Finance and Industry: Trouble in Agriculture

One of the big question marks over the Common Market talks has to do with agriculture. British farmers are worried about what might happen to them if Britain is accepted by the Six, and Commonwealth countries like Australia, Canada, and New Zealand are afraid for their exports of wheat, meat, and dairy produce.

 

British fruit growers and market gardeners see a dire threat to their interests from efficient Dutch production and from cheap Italian output ripened under natural sunshine instead of in heated glasshouses. And if Denmark eventually joins there will also be intensified competition from Danish bacon and butter.

 

But looming over all of them, British or Common Market, is the shadow of French competition. Only now beginning to rise to its full potentialities, with one half of the total agricultural land of the Six, the most favourable climate for agriculture in Europe, and soil fertility higher than the average, French agriculture threatens them all.
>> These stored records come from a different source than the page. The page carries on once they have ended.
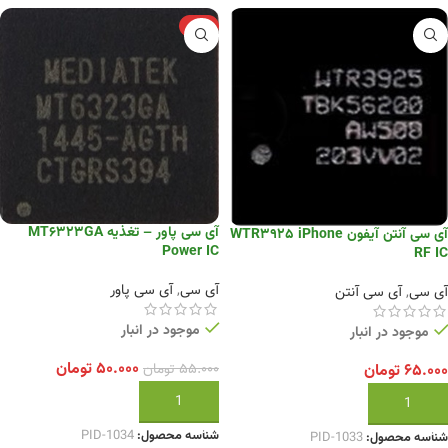
-9%
آی سی پاور – تغذیه MT6323GA
آی سی آنتن آیفون WTR3925 iPhone
Power IC
RF IC
آی سی
,
آی سی پاور
آی سی
,
آی سی آنتن
موجود در انبار
موجود در انبار
۵۰.۰۰۰
تومان
۵۵.۰۰۰
تومان
۶۵.۰۰۰
تومان
افزودن به سبد خرید
افزودن به سبد خرید
شناسه محصول:
PID-1034
شناسه محصول:
PID-1033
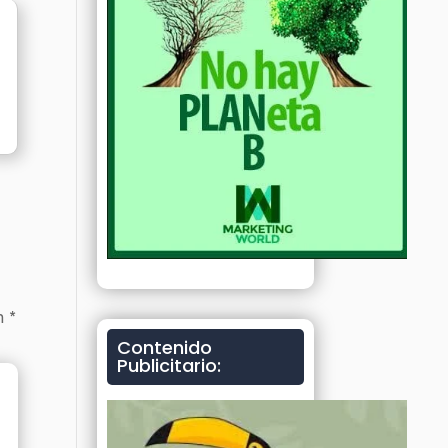
on
*
Contenido
Publicitario:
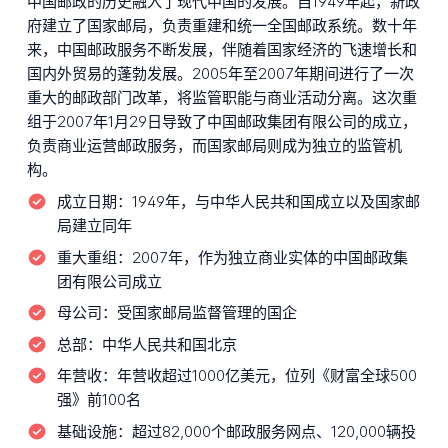
中国邮政的历史融入了现代中国的发展。自1949年起，新政
府建立了国家邮局，负责重建和统一全国邮政系统。数十年
来，中国邮政服务不断发展，伴随着国家经济的飞速增长和
国内外贸易的蓬勃发展。2005年至2007年期间进行了一次
重大的邮政部门改革，将监管职能与商业活动分离。这次重
组于2007年1月29日导致了中国邮政集团有限公司的成立，
负责商业运营邮政服务，而国家邮局则成为独立的监管机
构。
成立日期：
1949年，与中华人民共和国成立以及国家邮
局建立同年
重大重组：
2007年，作为独立商业实体的中国邮政集
团有限公司成立
母公司：
受国家邮局监督管理的国企
总部：
中华人民共和国北京
年营收：
年营收超过1000亿美元，位列《财富全球500
强》前100名
基础设施：
超过82,000个邮政服务网点、120,000辆投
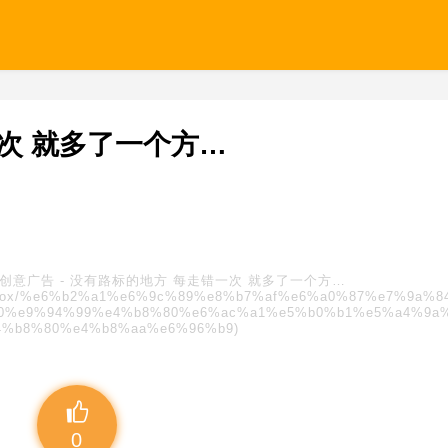
次 就多了一个方…
创意广告
-
没有路标的地方 每走错一次 就多了一个方…
s/blindbox/%e6%b2%a1%e6%9c%89%e8%b7%af%e6%a0%87%e7%9a%
0%e9%94%99%e4%b8%80%e6%ac%a1%e5%b0%b1%e5%a4%9a
4%b8%80%e4%b8%aa%e6%96%b9)
0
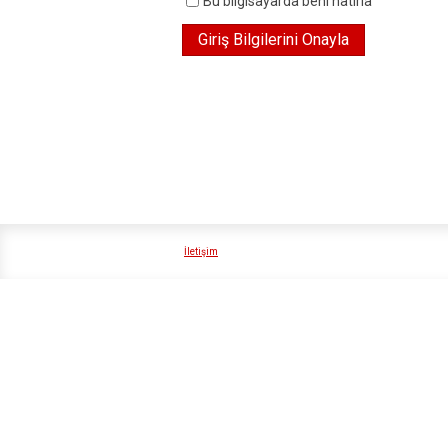
Bu bilgisayarda beni hatırla
İletişim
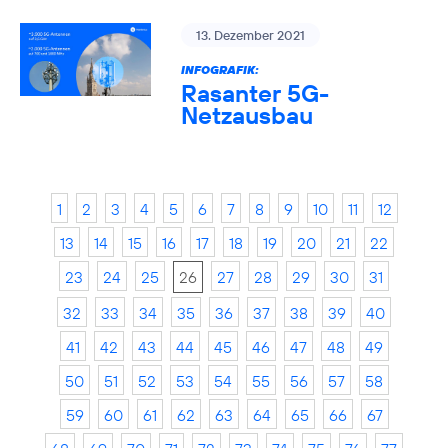
13. Dezember 2021
INFOGRAFIK:
Rasanter 5G-
Netzausbau
1
2
3
4
5
6
7
8
9
10
11
12
13
14
15
16
17
18
19
20
21
22
23
24
25
26
27
28
29
30
31
32
33
34
35
36
37
38
39
40
41
42
43
44
45
46
47
48
49
50
51
52
53
54
55
56
57
58
59
60
61
62
63
64
65
66
67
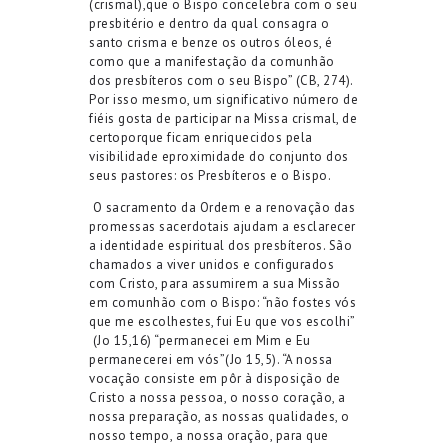
(
c
risma
l
)
,
que o Bispo concelebra com o seu
presbitério
e dentro da qual consagra o
santo crisma e benze os outros óleos, é
como que a manifestação da comunhão
dos presbíteros com o seu Bispo
” (
CB, 274)
.
Por
isso mesmo
,
u
m significativo número de
fiéis gosta de participar n
a
Missa crismal
,
de
c
ert
o
porque
ficam
enriquecidos
pela
visibilidade
e
proximidade
do conjunto
d
os
seus pastores
: os Presbíteros e o Bispo
.
O
sacramento da Ordem e
a
renovação das
promessas sacerdotais
ajudam a esclarecer
a identidade espiritual dos presbíteros
.
S
ão
chamados a viver
unidos e configurados
com Cristo
,
para assumirem a sua Missão
em comunhão com o Bispo:
“não fostes vós
que me escolhestes, fui Eu que vos escolhi”
(
Jo
15,16)
“permanecei em Mim e Eu
permanecerei em vós”
(
Jo
15,5
)
. “A nossa
vocação consiste em pôr à disposição de
Cristo a nossa pessoa, o nosso coração, a
nossa preparação, as nossas qualidades, o
nosso tempo, a nossa oração, para que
With a negligible amount of farm machinery at work on its farms after the war, it is now mechanising rapidly. Tractors and combine harvesters are now replacing animals and men in ever-increasing numbers.

 

The shadow of surplus
Production has been rising steadily in recent years and the French Government is becoming increasingly concerned about rapidly mounting surpluses of cereals, butter and milk products, and beef, as well as fruit and vegetables. This year there will be a record wheat harvest of 13 million tons (the previous highest was 11½  million tons in 1959) which compares with the present U.K. estimate of 3.3 million tons. The French export surplus is likely to exceed in fact the total U.K. output.

 

The situation will be eased somewhat since the maize crop has been cut to a quarter of normal by drought. But this year’s results in general have served to re-inforce the warning to the rest of Europe that with every year that passes France will be a more and more dangerous threat—and to the French Government that they are in for bigger and bigger headaches. The French Minister of Agriculture has already announced that “ the fighting aim of 1963 will be the conquest of the external markets.”

 

The same pattern
As usual under capitalism, this ever increasing production is coming from fewer and fewer workers. Statistics show that, as in most other countries, the population living off the land is falling. The farmers are leaving the land and going into the towns. In France, there are 12 per cent. less people in agriculture than there were six years ago. Just how far this process still has to go is shown by the fact that it still leaves 20 per cent. of the population on the land, compared with 3 per cent. in this country.

 

There are clearly still great changes to come in French agriculture—and their repercussions are likely to be wide.

 

 
More absurdity
The shattering losses made by B.O.A.C. this year (no less than £65 million) reflect once more the crazy capitalist world we live in.

 

One of the main reasons for these losses has been, we are told, the frantic efforts made by the company to keep up with the constant developments in aircraft. So swift are the changes that planes have to be put on the scrap heap long before they have given their full term of useful life. That nearly all the other major airlines of the world are doing the same thing, and suffering equally crippling losses in the process, only makes the situation more farcical.

 

The apologist for capitalism will, of course, reply that progress must always be allowed full scope and that the new planes constantly coming forward will be better and safer than their predecessors. Even this is not true. The Press has been full of stories recently about whether safety is not being sacrificed in the bitter struggle among the national airlines. Allegations have been made that the strain of the new and ever more complicated aircraft on their pilots is becoming too intense, that they are being worked more hours than is safe, and that many airfields are just incapable of meeting properly the demands of the new machines.

 

Tailpiece
We discuss elsewhere Professor Titmuss’s new book exploding the myth of growing economic equality—a subject incidentally to which we have ourselves given attention in recent issues. Samuel Brittan in the Observer (he is Economic Editor) gave a useful review of it recently. But the most interesting few lines of his article were those in which he defined the capitalist class in a paragraph at the end. Here they are:

  The existence of a separate class of people who own the means of production (including land) and are not therefore dependent on their own personal earning power is still the basic characteristic of capitalism. . . .

 

Our own definition, in fact. True he spoils it all by bringing in Russia later on, but it’s a crumb of enlightenment al! the same.